### Activity
Every line of the data below is to be written out again exactly.

== == ==

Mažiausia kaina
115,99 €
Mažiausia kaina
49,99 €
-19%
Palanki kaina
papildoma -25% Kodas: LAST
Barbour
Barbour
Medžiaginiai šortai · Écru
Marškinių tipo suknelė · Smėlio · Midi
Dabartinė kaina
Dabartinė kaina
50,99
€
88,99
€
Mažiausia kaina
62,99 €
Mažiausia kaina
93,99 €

== == ==

### Response to this task
Mažiausia kaina
115,99 €
Mažiausia kaina
49,99 €
-19%
Palanki kaina
papildoma -25% Kodas: LAST
Barbour
Barbour
Medžiaginiai šortai · Écru
Marškinių tipo suknelė · Smėlio · Midi
Dabartinė kaina
Dabartinė kaina
50,99
€
88,99
€
Mažiausia kaina
62,99 €
Mažiausia kaina
93,99 €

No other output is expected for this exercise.